The Danger of Persistent Anger: Dr. Laurie Windle, Reverend Joyce Kitchen

Wednesday, December 01, 2010 This episode focused on persistent anger. Anger which is repressed, unresolved, or not managed is bad for our physical, mental, spiritual, and emotional well being. Persistent anger especially can be very dangerous as it leads to anxiety and depression, which ultimately causes cardiac problems. Anger, however, is often misunderstood. Anger is a real and necessary part of us as humans that is given to us by God. It is mentioned 270 times in the bible. Although it can make us sick it doesn’t always have to be something negative. Anger can sometimes help us to protect ourselves from negative things and people. It serves to teach us things about God. Our faith teaches to respond to the will of God not to our feelings. We can let anger control us or we can develop coping mechanisms to be able to control anger so that it does not become persistent. It is important to exercise and sleep well as this tends to flush negative feelings out of our bodies. The speakers close with advice to be able to recognize our own anger, and immediately use breathing exercises and happy imagery as coping and relaxing mechanisms.




The Old Testament; Dietary Laws and their Application Today : Reverend John Cager, Dr. Elaine Williams

Wednesday, November 24, 2010 This episode focused on the dietary laws of the old testament and its application in today’s time. The guest, a renowned pastor who was awarded pastor of the year in 2007, takes the audience through the historical evolution of food through the biblical stories. God set up an eating plan for humans which started in the garden where fruits, nuts and simple grains were available. Then came a flood which took away a lot of vegetation, and this is when eating meat was acceptable. Since then diets have only gotten unhealthier, and life spans shortened. The speakers emphasize that it is a challenge to eat more nutritiously and healthier, but it is necessary in order to avoid many chronic diseases and illnesses. They remind the audience that the body is our temple and it is our duty to take care of it. In conclusion, they leave the audience with simple ways to make their soul food diets healthier.

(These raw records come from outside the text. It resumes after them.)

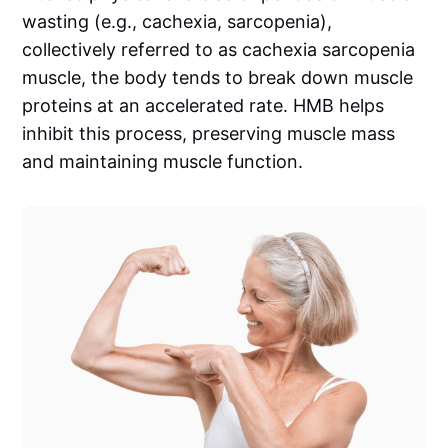
wasting (e.g., cachexia, sarcopenia),
collectively referred to as cachexia sarcopenia
muscle, the body tends to break down muscle
proteins at an accelerated rate. HMB helps
inhibit this process, preserving muscle mass
and maintaining muscle function.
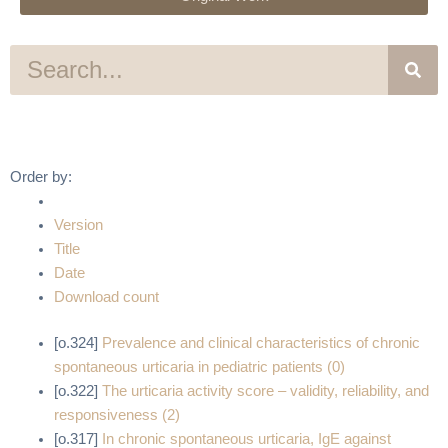
S
e
a
r
c
h
Order by:
Version
Title
Date
Download count
[o.324]
Prevalence and clinical characteristics of chronic
spontaneous urticaria in pediatric patients (0)
[o.322]
The urticaria activity score – validity, reliability, and
responsiveness (2)
[o.317]
In chronic spontaneous urticaria, IgE against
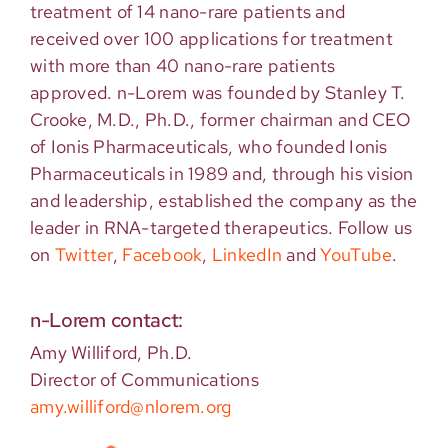
treatment of 14 nano-rare patients and
received over 100 applications for treatment
with more than 40 nano-rare patients
approved. n-Lorem was founded by Stanley T.
Crooke, M.D., Ph.D., former chairman and CEO
of Ionis Pharmaceuticals, who founded Ionis
Pharmaceuticals in 1989 and, through his vision
and leadership, established the company as the
leader in RNA-targeted therapeutics. Follow us
on
Twitter
,
Facebook
,
LinkedIn
and
YouTube
.
n-Lorem contact:
Amy Williford, Ph.D.
Director of Communications
amy.williford@nlorem.org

Perseverance and Adversity : Reverend Paul A. Hill, Eric Russell

Wednesday, November 17, 2010 It is inevitable for everyone to experience adversity and challenges in life. Life itself is tentative and as humans we make plans, but often times’ life takes us through different journeys. Because of this, it becomes imperative to learn how to cope and not engulf ourselves in self-pity as it has a direct negative effect on our body. Instead, humans need to understand their reality, talk to god and recognize there is a power beyond themselves. The speakers encourage the listeners to be in spiritual union with god and to open the scripture often. Furthermore, they stress the importance of having a strong supportive network of people who feel like it is their duty to get you out of adversity. It is this strong community of faith that can reduce the adverse effects on health.




The Causes and Consequences of Fear : Pastor John Johnson, Kacee Sims

Wednesday, November 10, 2010 This episode focused on the causes and consequences of fear. There are two types of fear-- inefficient and efficient fear. Inefficient fear is that which causes stress, illness, fatigue illness, loss of sleep, and ultimately offers no value to life. It shows that we are not in proper alignment with God and takes away from the quality and longevity of life. Efficient fear, however, is that which preserves and keeps you. The speakers emphasize that there are three parts to humans—the body, mind, and spirit. The Body is the least powerful and responds to the thoughts in our mind. Fear thrives in the lack of knowledge and has tremendous impact on our health as it has the potential to kill us before what we are afraid of gets to us. The speakers remind the audience that it is important to immerse ourselves with God as it drives fear out of our souls. Also, to remember that we can overcome fear with companionship and strong faith.